DIRECTIONS FOR THIS TASK: The records beneath should be restated word for word.

PROVIDED RECORDS:
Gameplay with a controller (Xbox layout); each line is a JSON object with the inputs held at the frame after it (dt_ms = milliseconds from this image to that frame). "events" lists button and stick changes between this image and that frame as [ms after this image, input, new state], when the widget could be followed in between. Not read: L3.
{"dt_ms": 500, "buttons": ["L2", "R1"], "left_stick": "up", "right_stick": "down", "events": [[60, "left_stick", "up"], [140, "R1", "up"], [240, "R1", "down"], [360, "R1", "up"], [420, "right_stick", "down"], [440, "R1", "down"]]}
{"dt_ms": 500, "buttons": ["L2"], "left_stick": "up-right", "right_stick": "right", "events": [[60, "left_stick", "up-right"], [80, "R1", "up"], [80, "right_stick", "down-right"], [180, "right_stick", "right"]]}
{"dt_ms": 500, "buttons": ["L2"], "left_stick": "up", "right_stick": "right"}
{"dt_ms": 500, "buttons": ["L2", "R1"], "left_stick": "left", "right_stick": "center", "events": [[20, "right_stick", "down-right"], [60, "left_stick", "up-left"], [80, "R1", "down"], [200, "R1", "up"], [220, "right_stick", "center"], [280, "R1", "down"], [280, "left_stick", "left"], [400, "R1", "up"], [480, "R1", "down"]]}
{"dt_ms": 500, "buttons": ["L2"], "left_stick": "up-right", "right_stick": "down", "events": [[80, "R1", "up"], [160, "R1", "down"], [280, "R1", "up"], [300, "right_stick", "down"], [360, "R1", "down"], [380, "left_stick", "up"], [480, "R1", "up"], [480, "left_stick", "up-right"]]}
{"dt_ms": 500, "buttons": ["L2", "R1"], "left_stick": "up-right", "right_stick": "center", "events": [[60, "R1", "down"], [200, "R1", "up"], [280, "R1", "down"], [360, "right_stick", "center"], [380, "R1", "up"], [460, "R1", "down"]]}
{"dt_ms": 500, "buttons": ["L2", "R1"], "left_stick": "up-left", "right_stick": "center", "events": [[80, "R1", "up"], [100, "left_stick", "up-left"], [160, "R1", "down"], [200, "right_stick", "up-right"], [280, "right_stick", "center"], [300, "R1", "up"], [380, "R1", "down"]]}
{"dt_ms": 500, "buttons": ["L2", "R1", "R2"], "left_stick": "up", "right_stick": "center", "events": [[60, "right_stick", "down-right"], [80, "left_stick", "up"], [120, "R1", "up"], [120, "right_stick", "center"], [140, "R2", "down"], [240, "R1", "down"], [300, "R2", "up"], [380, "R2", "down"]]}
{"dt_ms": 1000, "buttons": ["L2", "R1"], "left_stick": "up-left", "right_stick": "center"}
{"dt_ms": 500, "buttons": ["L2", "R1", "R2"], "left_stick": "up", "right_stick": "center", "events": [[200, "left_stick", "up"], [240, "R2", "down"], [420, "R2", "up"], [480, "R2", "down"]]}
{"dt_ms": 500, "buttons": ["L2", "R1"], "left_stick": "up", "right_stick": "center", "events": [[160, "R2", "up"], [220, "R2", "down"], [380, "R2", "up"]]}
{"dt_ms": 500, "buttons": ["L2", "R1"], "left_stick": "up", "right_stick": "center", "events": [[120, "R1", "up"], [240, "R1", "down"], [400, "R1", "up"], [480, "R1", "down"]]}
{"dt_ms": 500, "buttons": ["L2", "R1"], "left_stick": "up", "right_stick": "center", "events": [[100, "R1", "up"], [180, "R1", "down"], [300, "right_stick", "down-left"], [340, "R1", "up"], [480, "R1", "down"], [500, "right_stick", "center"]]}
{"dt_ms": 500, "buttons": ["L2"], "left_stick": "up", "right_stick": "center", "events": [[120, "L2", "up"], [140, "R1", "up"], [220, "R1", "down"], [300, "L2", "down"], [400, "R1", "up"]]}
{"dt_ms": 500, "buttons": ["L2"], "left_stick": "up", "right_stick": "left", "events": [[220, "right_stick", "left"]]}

EXPECTED ANSWER:
Gameplay with a controller (Xbox layout); each line is a JSON object with the inputs held at the frame after it (dt_ms = milliseconds from this image to that frame). "events" lists button and stick changes between this image and that frame as [ms after this image, input, new state], when the widget could be followed in between. Not read: L3.
{"dt_ms": 500, "buttons": ["L2", "R1"], "left_stick": "up", "right_stick": "down", "events": [[60, "left_stick", "up"], [140, "R1", "up"], [240, "R1", "down"], [360, "R1", "up"], [420, "right_stick", "down"], [440, "R1", "down"]]}
{"dt_ms": 500, "buttons": ["L2"], "left_stick": "up-right", "right_stick": "right", "events": [[60, "left_stick", "up-right"], [80, "R1", "up"], [80, "right_stick", "down-right"], [180, "right_stick", "right"]]}
{"dt_ms": 500, "buttons": ["L2"], "left_stick": "up", "right_stick": "right"}
{"dt_ms": 500, "buttons": ["L2", "R1"], "left_stick": "left", "right_stick": "center", "events": [[20, "right_stick", "down-right"], [60, "left_stick", "up-left"], [80, "R1", "down"], [200, "R1", "up"], [220, "right_stick", "center"], [280, "R1", "down"], [280, "left_stick", "left"], [400, "R1", "up"], [480, "R1", "down"]]}
{"dt_ms": 500, "buttons": ["L2"], "left_stick": "up-right", "right_stick": "down", "events": [[80, "R1", "up"], [160, "R1", "down"], [280, "R1", "up"], [300, "right_stick", "down"], [360, "R1", "down"], [380, "left_stick", "up"], [480, "R1", "up"], [480, "left_stick", "up-right"]]}
{"dt_ms": 500, "buttons": ["L2", "R1"], "left_stick": "up-right", "right_stick": "center", "events": [[60, "R1", "down"], [200, "R1", "up"], [280, "R1", "down"], [360, "right_stick", "center"], [380, "R1", "up"], [460, "R1", "down"]]}
{"dt_ms": 500, "buttons": ["L2", "R1"], "left_stick": "up-left", "right_stick": "center", "events": [[80, "R1", "up"], [100, "left_stick", "up-left"], [160, "R1", "down"], [200, "right_stick", "up-right"], [280, "right_stick", "center"], [300, "R1", "up"], [380, "R1", "down"]]}
{"dt_ms": 500, "buttons": ["L2", "R1", "R2"], "left_stick": "up", "right_stick": "center", "events": [[60, "right_stick", "down-right"], [80, "left_stick", "up"], [120, "R1", "up"], [120, "right_stick", "center"], [140, "R2", "down"], [240, "R1", "down"], [300, "R2", "up"], [380, "R2", "down"]]}
{"dt_ms": 1000, "buttons": ["L2", "R1"], "left_stick": "up-left", "right_stick": "center"}
{"dt_ms": 500, "buttons": ["L2", "R1", "R2"], "left_stick": "up", "right_stick": "center", "events": [[200, "left_stick", "up"], [240, "R2", "down"], [420, "R2", "up"], [480, "R2", "down"]]}
{"dt_ms": 500, "buttons": ["L2", "R1"], "left_stick": "up", "right_stick": "center", "events": [[160, "R2", "up"], [220, "R2", "down"], [380, "R2", "up"]]}
{"dt_ms": 500, "buttons": ["L2", "R1"], "left_stick": "up", "right_stick": "center", "events": [[120, "R1", "up"], [240, "R1", "down"], [400, "R1", "up"], [480, "R1", "down"]]}
{"dt_ms": 500, "buttons": ["L2", "R1"], "left_stick": "up", "right_stick": "center", "events": [[100, "R1", "up"], [180, "R1", "down"], [300, "right_stick", "down-left"], [340, "R1", "up"], [480, "R1", "down"], [500, "right_stick", "center"]]}
{"dt_ms": 500, "buttons": ["L2"], "left_stick": "up", "right_stick": "center", "events": [[120, "L2", "up"], [140, "R1", "up"], [220, "R1", "down"], [300, "L2", "down"], [400, "R1", "up"]]}
{"dt_ms": 500, "buttons": ["L2"], "left_stick": "up", "right_stick": "left", "events": [[220, "right_stick", "left"]]}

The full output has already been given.